The "Key Issues" section of the report explores the reasons why some US parents are deliberately deferring or declining vaccines - exploring communication strategies to address this. For example: "One of the liveliest workshop discussions focused on the importance of the vaccine conversations that doctors, nurses, pharmacists, and other providers have with parents - both because it is a time when parents can receive accurate information and because it is a chance for providers to gain insight into parents' vaccine knowledge, attitudes, and beliefs. Workshop participants discussed the types of research that would help physicians best prepare for this conversation. Is one type of vaccine-hesitant parent more likely to respond to an argument about societal obligations while another type responds most strongly to a discussion of the diseases themselves? Is there any way to identify vaccine-rejecting parents whose minds will never be changed? Workshop attendees also discussed a finding that has emerged from recently published research: Parents who are told by providers what vaccines their children will get are less likely to resist those recommendations than parents whose providers ask them for their input on vaccines."

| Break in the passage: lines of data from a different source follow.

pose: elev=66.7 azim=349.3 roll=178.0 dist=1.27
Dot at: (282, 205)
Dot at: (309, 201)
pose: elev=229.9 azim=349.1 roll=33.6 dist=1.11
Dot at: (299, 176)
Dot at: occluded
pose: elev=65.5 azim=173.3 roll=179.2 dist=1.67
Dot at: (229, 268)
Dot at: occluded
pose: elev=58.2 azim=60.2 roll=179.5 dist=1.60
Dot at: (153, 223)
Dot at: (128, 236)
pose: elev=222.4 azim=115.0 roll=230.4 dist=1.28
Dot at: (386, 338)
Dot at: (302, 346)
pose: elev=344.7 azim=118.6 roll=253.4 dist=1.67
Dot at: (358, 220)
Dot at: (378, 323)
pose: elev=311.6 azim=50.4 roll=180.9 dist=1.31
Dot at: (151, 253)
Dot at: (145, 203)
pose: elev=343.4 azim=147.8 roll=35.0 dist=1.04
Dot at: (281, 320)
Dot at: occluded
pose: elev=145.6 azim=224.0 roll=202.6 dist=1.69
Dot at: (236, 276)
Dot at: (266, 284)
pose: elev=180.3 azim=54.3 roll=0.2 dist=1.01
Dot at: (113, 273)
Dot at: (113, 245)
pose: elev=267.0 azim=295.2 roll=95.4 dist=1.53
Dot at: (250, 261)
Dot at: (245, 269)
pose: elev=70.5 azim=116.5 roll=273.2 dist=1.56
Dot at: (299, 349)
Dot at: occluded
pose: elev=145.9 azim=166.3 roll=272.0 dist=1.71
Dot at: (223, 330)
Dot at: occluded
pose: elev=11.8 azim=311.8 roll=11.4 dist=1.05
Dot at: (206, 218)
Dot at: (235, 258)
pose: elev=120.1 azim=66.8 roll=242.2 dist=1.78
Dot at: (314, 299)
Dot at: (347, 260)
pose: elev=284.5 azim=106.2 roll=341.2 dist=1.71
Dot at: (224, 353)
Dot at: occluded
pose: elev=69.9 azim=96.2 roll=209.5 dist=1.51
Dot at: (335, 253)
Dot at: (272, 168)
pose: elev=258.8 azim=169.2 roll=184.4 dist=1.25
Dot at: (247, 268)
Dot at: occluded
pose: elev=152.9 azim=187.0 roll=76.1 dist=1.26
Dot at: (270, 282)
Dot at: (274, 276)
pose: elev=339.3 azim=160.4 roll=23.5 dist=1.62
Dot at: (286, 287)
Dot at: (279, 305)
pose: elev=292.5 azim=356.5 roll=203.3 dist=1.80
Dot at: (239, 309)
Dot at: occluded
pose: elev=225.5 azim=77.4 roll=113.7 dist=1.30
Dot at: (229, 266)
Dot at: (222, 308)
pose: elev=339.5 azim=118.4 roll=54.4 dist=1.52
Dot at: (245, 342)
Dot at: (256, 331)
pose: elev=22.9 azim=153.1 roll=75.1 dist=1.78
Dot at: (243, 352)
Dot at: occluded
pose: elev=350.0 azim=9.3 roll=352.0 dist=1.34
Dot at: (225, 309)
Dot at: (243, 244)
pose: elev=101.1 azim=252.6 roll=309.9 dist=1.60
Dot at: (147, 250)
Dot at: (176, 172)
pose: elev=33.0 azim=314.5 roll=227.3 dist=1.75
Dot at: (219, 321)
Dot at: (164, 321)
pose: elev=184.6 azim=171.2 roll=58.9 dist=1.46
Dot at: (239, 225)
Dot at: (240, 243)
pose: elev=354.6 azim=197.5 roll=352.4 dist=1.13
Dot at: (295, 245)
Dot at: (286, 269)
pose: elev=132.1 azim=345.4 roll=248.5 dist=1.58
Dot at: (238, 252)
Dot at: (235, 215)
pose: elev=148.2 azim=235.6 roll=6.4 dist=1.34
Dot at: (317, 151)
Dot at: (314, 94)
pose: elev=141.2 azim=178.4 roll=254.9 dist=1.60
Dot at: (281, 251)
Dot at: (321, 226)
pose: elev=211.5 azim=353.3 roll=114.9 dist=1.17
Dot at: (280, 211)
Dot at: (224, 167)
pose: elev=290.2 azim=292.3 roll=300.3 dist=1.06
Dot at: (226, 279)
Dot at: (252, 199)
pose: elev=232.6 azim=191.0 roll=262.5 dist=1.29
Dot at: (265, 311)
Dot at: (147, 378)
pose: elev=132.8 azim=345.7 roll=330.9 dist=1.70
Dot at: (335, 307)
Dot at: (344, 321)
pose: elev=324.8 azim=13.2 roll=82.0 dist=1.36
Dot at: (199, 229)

The report notes that the public health and medical communities in the US have begun to examine ways to communicate with anxious or wary parents. However, there has not yet been a concerted effort to develop an evidence-based toolkit to guide these discussions. Areas of research suggested here include:

  • Parental attitudes and knowledge, which will "require longitudinal studies within individual communities to assess how and when parents arrive at vaccination decisions, how their attitudes and beliefs change over time, and what information sources (e.g., primary care physicians, Internet/television, social media, local social networks, family and friends, etc.) most strongly influence their decisions."
  • The medical encounter: "Researchers should evaluate the effectiveness of communication strategies, including negotiation, used by all clinicians when discussing childhood vaccination with parents. A clearinghouse of vaccination-related interventions and innovations, drawing on data from state and local immunization managers and from other countries, and how these interventions affect uptake of childhood vaccinations, would facilitate such studies."
  • At-risk communities: Sample questions that researchers might ask: "Do social networks play a different role in these communities than in communities at lower risk for vaccine-preventable disease outbreaks? How does peer-to-peer communication influence vaccine acceptance and uptake?"

The report concludes with the suggestion that "it is critical that government agencies and private foundations support and prioritize cross-disciplinary research on immunization decision-making, as well as evaluate the effectiveness of health communication strategies."